◆ Verilen Problem ◆
Aşağıdaki PFAS konulu metinde "Tennant ailesinin çiftliği" ifadesiyle açılıp "bir etkisi vardı." ifadesiyle kapanan bölümü, hiçbir değişiklik yapmadan alıntılayınız.

◆ Metin Bölümü ◆
************
“Yüzyılın Zehri"

PFAS’ın “mucize kimyasal”dan küresel halk sağlığı krizine uzanan hikâyesi

by Sarah Pilz, Craig Shaw

16 January 2025

1998 yılında ABD’nin Batı Virginia eyaletindeki Parkersburg şehrinde yaşayan çiftçi Wilbur Tennant bir avukat tutmaya karar verdi. İnekleri teker teker ölüyordu. Yaklaşık bir yıl içinde kaybettiği inek sayısı 150’yi geçmişti; Tennant’ın gözleri önünde burunlarından kan geliyor, ağızlarından köpük çıkarıyorlardı, nedeni anlaşılmayan hastalıklara yakalanıp can veriyorlardı.

Tennant ailesinin çiftliği Parkersburg’un birkaç kilometre dışında yer alıyordu. Dry Run Creek isimli bir dere hem çiftliğin hem de ineklerin otladığı tarlaların yanından geçiyordu. Bir gün derenin yüzeyinde beyaz, sabunumsu bir köpük biriktiğini gören Tennant, bu köpüğün içinde ineklerini hasta eden bir şey olabileceğinden şüphelendi. Dere boyunca yürümeye başlayan çiftçi sonunda suya yeşil bir sıvı boşaltan bir tahliye borusuyla karşılaştı. Boru, DuPont’a ait bir atık sahasına bağlıydı. Teflon’u icat etmiş milyarlarca dolarlık bir şirket olan DuPont’un Parkersburg şehri üzerinde güçlü bir etkisi vardı.
************
◆ Verilen Veriler ◆
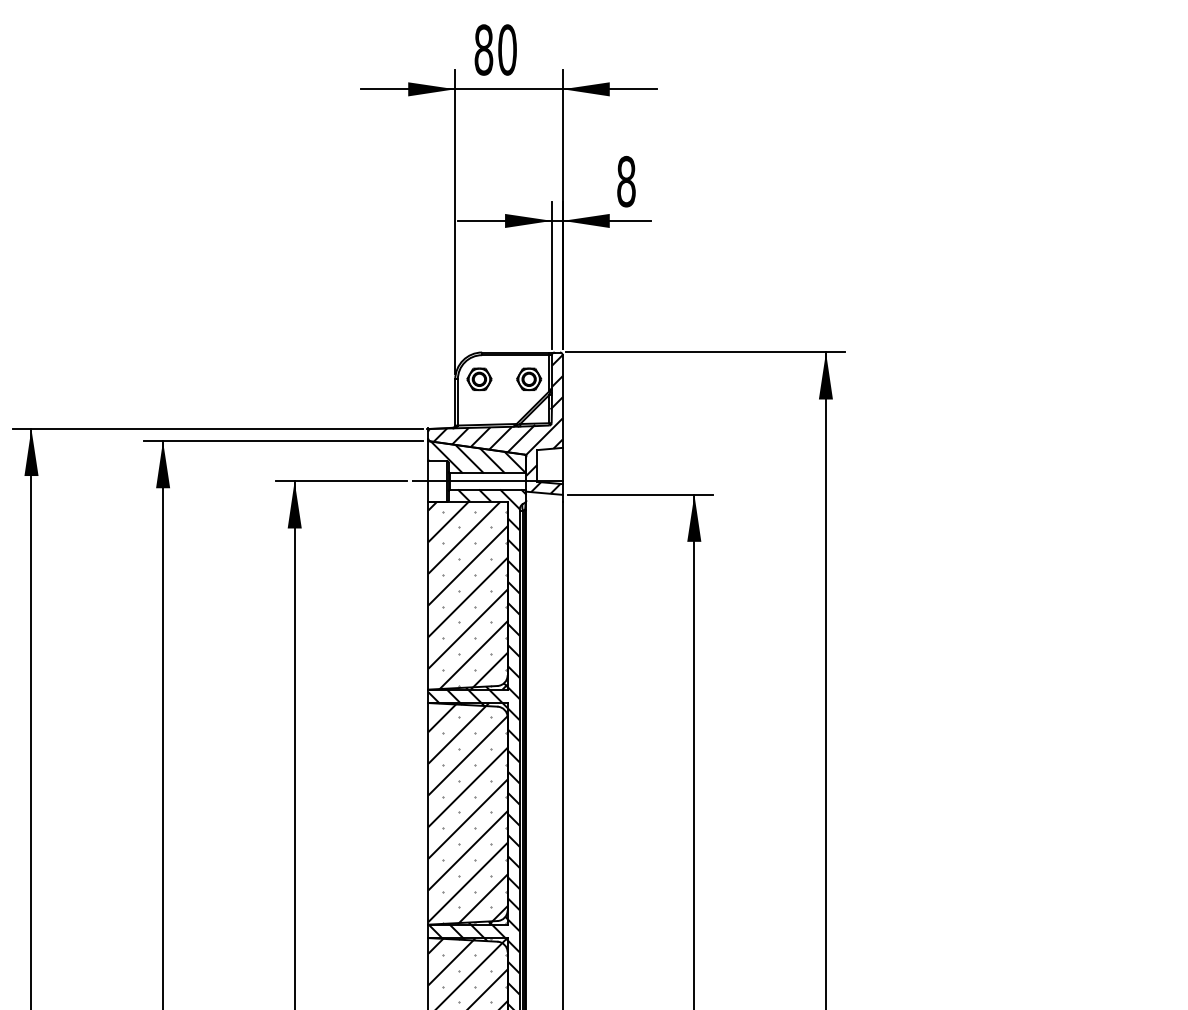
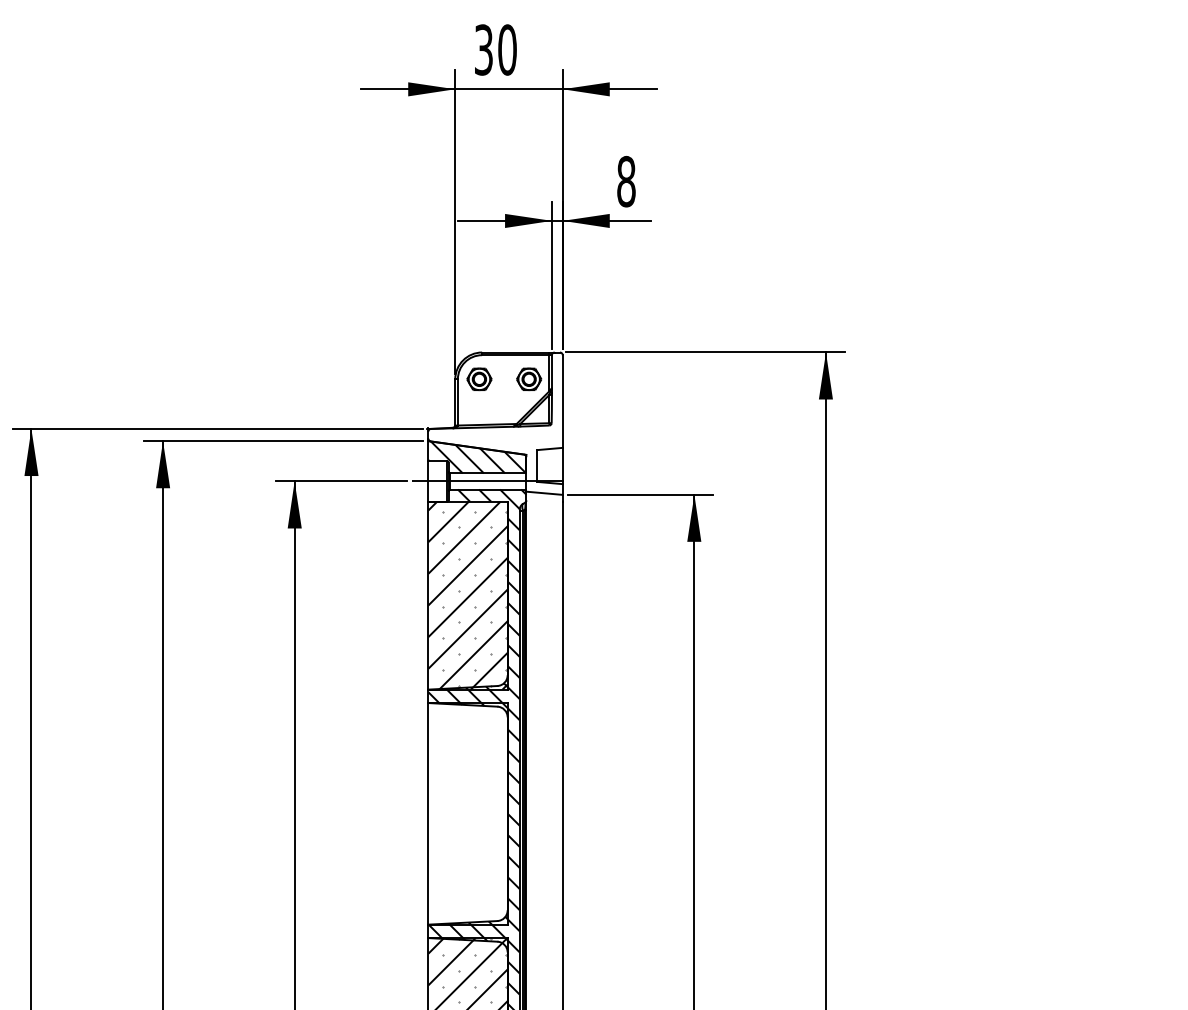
text at (483, 49): 80 -> 30
hatch at (497, 424): present -> none
hatch at (467, 813): present -> none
************
◆ Nihai Yanıt ◆
Tennant ailesinin çiftliği Parkersburg’un birkaç kilometre dışında yer alıyordu. Dry Run Creek isimli bir dere hem çiftliğin hem de ineklerin otladığı tarlaların yanından geçiyordu. Bir gün derenin yüzeyinde beyaz, sabunumsu bir köpük biriktiğini gören Tennant, bu köpüğün içinde ineklerini hasta eden bir şey olabileceğinden şüphelendi. Dere boyunca yürümeye başlayan çiftçi sonunda suya yeşil bir sıvı boşaltan bir tahliye borusuyla karşılaştı. Boru, DuPont’a ait bir atık sahasına bağlıydı. Teflon’u icat etmiş milyarlarca dolarlık bir şirket olan DuPont’un Parkersburg şehri üzerinde güçlü bir etkisi vardı.